Wonton has become universally known that there are at least 20 recipe versions from Mexican to Greek. Since I’m talking about Dim Sum, I’m going to do the traditional Chinese wonton. Other than substituting Chicken for pork, I’ve also added water chestnut into my ingredients, which many don’t use these days.

Nutritional and Medicinal Properties of Water Chestnut: Besides its natural sweetness, water chestnuts have considerable amounts of starch and phosphorus. It’s considered as a “cooling” (Yin) vegetable according to the Chinese. It’s an antidote for those who consume too much rich (fatty) or fried food.


One human and 3 – 4 small dogs


  • 1 large Chinese cabbage, finely chopped 2 leaves. With the remaining leaves to be used as lining the streamer.
  • 2 spring (green) onion, finely chopped
  • ½ inch ginger, finely chopped
  • ¼ cup of water chestnut, finely chopped. Although canned is fine but I much prefer using fresh water chestnut. Fiddly to peel but well worth the effort.
  • ½ pound minced chicken (use only chicken breast for healthy reason)
  • 2 teaspoon of sesame oil
  • 36 3-inch square wonton wrappers


Place the shredded cabbage leaves, spring onions, ginger, water chestnut, chicken, sesame oil in a bowl and mix well. Line the bamboo streamer (all, depending how many layers you have) with cabbage leaves. Place a heaped teaspoon of the filling in the center of the wonton wrapper. Lightly dampen the edges with water. Lift the wrapper up around the filling, gathering it to form a “purse.” Squeeze the wrapper firmly around the middle, then tap the bottom to make a flat base. My wonton has an opening top so that my human guests can see what’s in it.
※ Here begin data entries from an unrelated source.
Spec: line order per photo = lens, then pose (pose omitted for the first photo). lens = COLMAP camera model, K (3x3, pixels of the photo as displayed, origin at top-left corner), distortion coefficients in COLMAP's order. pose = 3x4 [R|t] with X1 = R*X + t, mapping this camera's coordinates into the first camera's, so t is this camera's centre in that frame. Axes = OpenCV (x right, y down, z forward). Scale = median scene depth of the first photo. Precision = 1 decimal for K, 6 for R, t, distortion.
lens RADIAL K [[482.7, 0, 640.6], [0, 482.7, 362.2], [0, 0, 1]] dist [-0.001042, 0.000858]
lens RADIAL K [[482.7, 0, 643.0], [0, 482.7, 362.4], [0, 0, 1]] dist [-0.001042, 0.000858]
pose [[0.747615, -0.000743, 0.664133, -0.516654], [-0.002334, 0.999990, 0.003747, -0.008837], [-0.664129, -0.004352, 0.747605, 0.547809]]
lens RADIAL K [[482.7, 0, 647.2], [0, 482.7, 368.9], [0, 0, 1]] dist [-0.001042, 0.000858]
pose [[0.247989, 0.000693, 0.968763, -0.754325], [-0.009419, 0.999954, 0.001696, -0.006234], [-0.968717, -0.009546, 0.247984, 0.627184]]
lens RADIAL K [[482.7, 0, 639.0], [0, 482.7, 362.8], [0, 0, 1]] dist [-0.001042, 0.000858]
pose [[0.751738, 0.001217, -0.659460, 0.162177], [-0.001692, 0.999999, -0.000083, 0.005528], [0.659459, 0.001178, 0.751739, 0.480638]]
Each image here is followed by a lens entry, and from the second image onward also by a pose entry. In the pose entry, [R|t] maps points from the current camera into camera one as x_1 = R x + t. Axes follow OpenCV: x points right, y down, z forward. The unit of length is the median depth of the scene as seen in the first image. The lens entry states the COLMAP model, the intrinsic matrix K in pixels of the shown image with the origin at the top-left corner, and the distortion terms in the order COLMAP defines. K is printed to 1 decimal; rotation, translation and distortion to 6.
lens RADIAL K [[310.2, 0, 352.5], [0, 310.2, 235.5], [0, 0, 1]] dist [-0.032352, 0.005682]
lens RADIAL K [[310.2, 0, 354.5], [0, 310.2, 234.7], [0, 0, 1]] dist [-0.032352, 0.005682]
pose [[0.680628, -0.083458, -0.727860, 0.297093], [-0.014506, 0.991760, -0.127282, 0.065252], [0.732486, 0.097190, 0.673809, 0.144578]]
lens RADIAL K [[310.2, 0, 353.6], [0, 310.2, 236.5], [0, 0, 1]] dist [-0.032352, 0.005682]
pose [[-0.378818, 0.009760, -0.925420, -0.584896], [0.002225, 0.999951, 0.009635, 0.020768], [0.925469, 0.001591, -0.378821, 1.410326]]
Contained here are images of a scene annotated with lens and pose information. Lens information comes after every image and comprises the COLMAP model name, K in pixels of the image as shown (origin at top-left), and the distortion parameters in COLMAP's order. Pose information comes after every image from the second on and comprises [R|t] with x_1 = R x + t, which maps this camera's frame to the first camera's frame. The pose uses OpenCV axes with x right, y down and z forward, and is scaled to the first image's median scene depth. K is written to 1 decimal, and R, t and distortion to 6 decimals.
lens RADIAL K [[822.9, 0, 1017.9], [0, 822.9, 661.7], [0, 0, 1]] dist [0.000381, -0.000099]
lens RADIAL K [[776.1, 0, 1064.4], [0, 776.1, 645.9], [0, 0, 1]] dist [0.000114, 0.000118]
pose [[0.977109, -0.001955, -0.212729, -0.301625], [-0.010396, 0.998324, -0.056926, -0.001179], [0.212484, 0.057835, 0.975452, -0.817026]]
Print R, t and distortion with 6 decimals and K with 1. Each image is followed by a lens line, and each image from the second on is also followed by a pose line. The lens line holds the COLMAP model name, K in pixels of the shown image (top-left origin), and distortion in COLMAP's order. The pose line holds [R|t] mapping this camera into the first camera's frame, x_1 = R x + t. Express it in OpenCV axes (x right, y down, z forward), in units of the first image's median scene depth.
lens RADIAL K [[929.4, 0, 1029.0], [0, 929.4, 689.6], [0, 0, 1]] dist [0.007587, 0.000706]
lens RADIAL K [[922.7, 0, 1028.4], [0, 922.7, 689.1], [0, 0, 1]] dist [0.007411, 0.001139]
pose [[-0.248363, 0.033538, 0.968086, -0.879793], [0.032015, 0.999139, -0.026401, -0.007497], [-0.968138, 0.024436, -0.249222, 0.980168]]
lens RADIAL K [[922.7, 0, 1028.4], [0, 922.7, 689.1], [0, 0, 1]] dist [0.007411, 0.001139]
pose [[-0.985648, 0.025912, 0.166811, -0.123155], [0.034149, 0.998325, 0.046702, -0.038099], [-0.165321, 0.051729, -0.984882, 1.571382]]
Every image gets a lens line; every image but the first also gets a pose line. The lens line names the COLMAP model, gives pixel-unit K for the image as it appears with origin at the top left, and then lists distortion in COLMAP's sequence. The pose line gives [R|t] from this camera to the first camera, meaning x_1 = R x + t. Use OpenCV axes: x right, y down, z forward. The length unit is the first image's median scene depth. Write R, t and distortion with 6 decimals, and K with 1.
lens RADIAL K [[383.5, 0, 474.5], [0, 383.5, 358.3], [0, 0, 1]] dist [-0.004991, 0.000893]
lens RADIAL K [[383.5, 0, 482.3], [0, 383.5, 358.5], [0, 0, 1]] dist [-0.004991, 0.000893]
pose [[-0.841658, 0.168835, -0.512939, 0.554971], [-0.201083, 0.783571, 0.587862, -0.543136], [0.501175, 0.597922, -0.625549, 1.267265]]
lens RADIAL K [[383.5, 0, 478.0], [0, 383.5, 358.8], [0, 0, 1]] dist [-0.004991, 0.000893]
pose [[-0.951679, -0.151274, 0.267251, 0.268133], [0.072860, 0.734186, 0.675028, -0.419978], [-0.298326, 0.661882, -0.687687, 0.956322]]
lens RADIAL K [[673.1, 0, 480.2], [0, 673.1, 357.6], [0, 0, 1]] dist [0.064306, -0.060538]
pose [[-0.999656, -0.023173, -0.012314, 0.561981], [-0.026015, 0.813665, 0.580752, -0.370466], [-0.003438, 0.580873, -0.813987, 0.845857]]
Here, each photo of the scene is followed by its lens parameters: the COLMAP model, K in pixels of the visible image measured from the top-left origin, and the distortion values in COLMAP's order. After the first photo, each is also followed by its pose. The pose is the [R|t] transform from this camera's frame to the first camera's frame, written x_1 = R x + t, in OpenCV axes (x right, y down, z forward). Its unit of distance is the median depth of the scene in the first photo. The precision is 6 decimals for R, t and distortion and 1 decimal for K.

Otherwise, you may want to close up the “purse.” Evenly spread the wontons on top of the cabbage leaves in the bamboo streamer. Cover it and let it stream for 12 to 15 minutes, until tender.

Special notes:

Do not discard those cabbage leaves in the streamer. They can be eaten alone or use it as vegetable wrapper for the wontons. You may want to dip the wonton with light soy sauce and chilli oil and wrap it up with the cabbage leave before eating them. As for the dogs, they can eat the cabbage leaves as they are. At the very least, you know both you and your dogs have some greens that day! How’s that for good healthy diet?